— Job —
Find every line below with the string "input" and pick it out.
------------
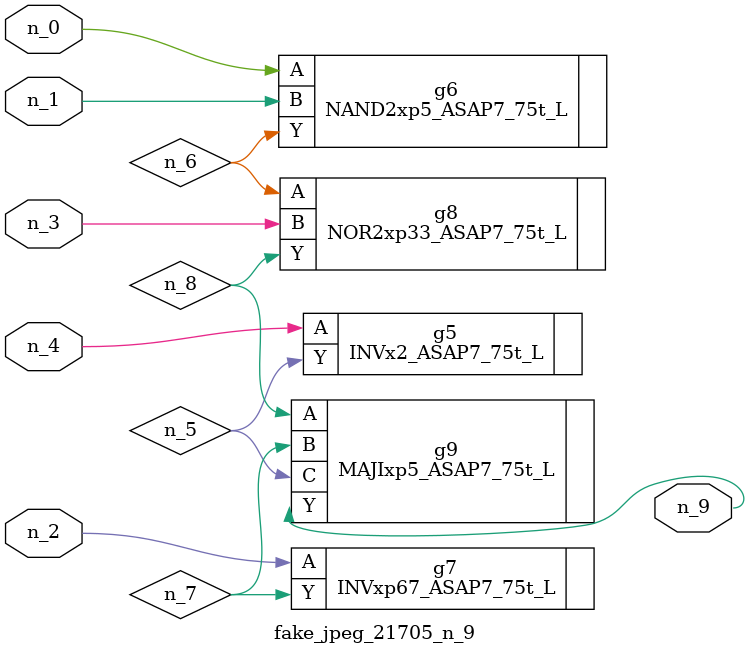
<source format=v>
module fake_jpeg_21705_n_9 (n_3, n_2, n_1, n_0, n_4, n_9);

input n_3;
input n_2;
input n_1;
input n_0;
input n_4;

output n_9;

wire n_8;
wire n_6;
wire n_5;
wire n_7;

INVx2_ASAP7_75t_L g5 ( 
.A(n_4),
.Y(n_5)
);

NAND2xp5_ASAP7_75t_L g6 ( 
.A(n_0),
.B(n_1),
.Y(n_6)
);

INVxp67_ASAP7_75t_L g7 ( 
.A(n_2),
.Y(n_7)
);

NOR2xp33_ASAP7_75t_L g8 ( 
.A(n_6),
.B(n_3),
.Y(n_8)
);

MAJIxp5_ASAP7_75t_L g9 ( 
.A(n_8),
.B(n_7),
.C(n_5),
.Y(n_9)
);


endmodule
</source>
------------
— Exercise answer —
input n_3;
input n_2;
input n_1;
input n_0;
input n_4;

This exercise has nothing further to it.